What you will do >> Read through the lines below and copy the ones holding the string "Plan".

Dataset entries >>

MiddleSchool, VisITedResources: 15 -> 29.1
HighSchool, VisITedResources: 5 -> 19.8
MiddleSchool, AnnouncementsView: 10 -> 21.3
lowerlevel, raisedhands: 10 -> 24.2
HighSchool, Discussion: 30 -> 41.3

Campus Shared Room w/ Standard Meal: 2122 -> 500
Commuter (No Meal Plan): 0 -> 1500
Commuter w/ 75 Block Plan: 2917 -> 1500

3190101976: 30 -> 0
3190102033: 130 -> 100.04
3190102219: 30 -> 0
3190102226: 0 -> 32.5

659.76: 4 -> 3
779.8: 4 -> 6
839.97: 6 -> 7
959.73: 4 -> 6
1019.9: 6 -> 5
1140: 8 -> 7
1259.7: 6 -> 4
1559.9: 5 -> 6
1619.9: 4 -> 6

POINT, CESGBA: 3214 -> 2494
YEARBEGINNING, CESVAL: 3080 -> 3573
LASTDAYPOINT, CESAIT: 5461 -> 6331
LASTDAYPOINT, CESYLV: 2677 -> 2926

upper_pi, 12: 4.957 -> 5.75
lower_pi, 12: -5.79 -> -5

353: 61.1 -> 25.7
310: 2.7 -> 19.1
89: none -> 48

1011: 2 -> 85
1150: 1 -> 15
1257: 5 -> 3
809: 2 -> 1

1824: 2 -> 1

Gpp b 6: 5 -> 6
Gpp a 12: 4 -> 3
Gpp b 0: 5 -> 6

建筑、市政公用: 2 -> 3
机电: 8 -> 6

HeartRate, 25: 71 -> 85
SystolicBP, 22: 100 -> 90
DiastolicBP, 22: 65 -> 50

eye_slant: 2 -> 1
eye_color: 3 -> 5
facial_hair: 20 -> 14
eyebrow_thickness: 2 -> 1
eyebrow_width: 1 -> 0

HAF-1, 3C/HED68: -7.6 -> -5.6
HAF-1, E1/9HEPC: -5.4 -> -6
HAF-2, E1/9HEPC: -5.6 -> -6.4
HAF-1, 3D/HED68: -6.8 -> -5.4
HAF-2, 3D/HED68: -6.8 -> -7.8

Response >>
Commuter (No Meal Plan): 0 -> 1500
Commuter w/ 75 Block Plan: 2917 -> 1500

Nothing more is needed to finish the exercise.